Derzeit ist die FaceApp in Büros und auf Parties Gesprächsstoff. Aus Sicht des Datenschutzes ist die Fun-App sehr kritisch zu sehen.

Viel Fun - mit Hintergedanken

Mit der in der Grundversion kostenlosen FaceApp kann man sich auf hochgeladenen Bildern verjüngen oder altern lassen – oder testweise das Geschlecht tauschen. Die App legt hierfür verschiedene Filter über das Bild, die von einer Künstlichen Intelligenz berechnet werden. Für die Nutzer ist das ein Vergnügen, über das sich trefflich plaudern und chatten lässt – nicht ohne Grund ist die App derzeit die beliebteste App auf der Welt. Allerdings: Wer wirklich alle Funktionen zur Bildbearbeitung haben möchte, muss die Vollversion für 44 Euro einmalig oder 20 Euro im Abo ausgeben. Die kostenlose Version erzeugt nur Standardbearbeitungen mit Wasserzeichen auf den Fotos.

Achtung Datenabfluss!

Allerdings sammelt FaceApp auch großzügig Daten, die für die Bildbearbeitung nicht erforderlich sind, etwa IP-Adresse, Browserhistorie sowie Angaben zum Endgerät und zum Betriebssystem – Angaben, die detailllierte Nutzerprofile ergeben. Die genutzte Künstliche Intelligenz, die die Bildbearbeitung ermöglicht, wird auch bei der Erfassung biometrischer Daten genutzt. Und wohin die russische App-Software die erhobenen Daten schickt, steht nicht in der Datenschutzerklärung. Fest steht, dass die Bildbearbeitung in jedem Fall auf dem Server und nicht auf dem Endgerät erfolgt und somit jeder Bildupload die Datenbasis vergrößert.

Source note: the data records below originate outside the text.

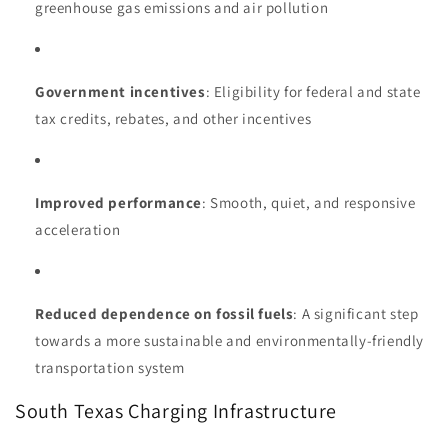
greenhouse gas emissions and air pollution
Government incentives
: Eligibility for federal and state
tax credits, rebates, and other incentives
Improved performance
: Smooth, quiet, and responsive
acceleration
Reduced dependence on fossil fuels
: A significant step
towards a more sustainable and environmentally-friendly
transportation system
South Texas Charging Infrastructure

In den USA als Risiko eingestuft

In den USA gibt es bereits die Forderung, die App vom FBI prüfen zu lassen, ob sie Daten von US-Bürgern beispielsweise an die russische Regierung übermittelt. Andere Experten wollen eine Übertragung an Amazon- und Google-Server festgestellt haben.

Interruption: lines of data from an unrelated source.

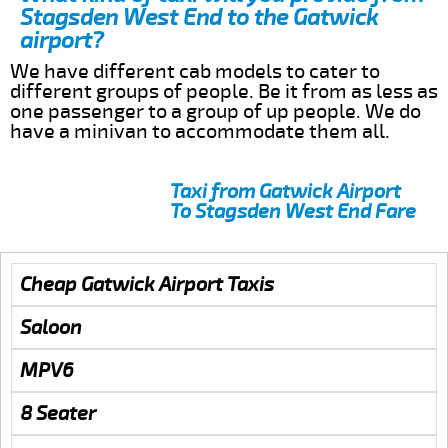
Stagsden West End to the Gatwick
airport?
We have different cab models to cater to
different groups of people. Be it from as less as
one passenger to a group of up people. We do
have a minivan to accommodate them all.
Taxi from Gatwick Airport
To Stagsden West End Fare
Cheap Gatwick Airport Taxis
Saloon
MPV6
8 Seater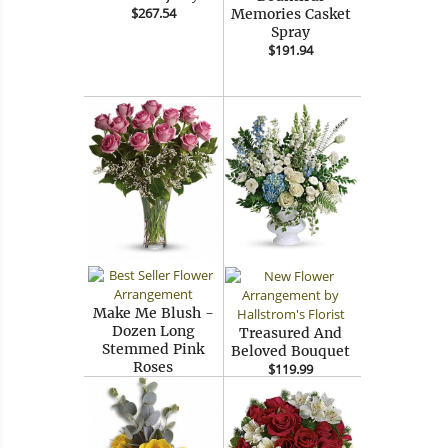
$267.54
Memories Casket
Spray
$191.94
Make Me Blush -
Dozen Long
Treasured And
Stemmed Pink
Beloved Bouquet
Roses
$119.99
$111.54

Unklare Datenweitergabe-Regelungen

Ob und wann die Bilder aus FaceApp wieder gelöscht werden, lässt sich nicht nachvollziehen. Außerdem erlauben die Nutzer dem Appbetreiber durch die AGB, die hochgeladenen Fotos zu bearbeiten, zu speichern und kommerziell zu nutzen. Da weder die Datenweitergabe klar erklärt noch ein Datenschutzbeauftragter benannt ist, gilt die App als Fall für die Datenschutzbehörden. Gerade wegen der Einbindung biometrischer Auswertungsmöglichkeiten sollten Nutzer sich genau überlegen, ob ihnen der Spaß der kostenlosen Bildbearbeitung dieses Datenschutzrisiko wert ist.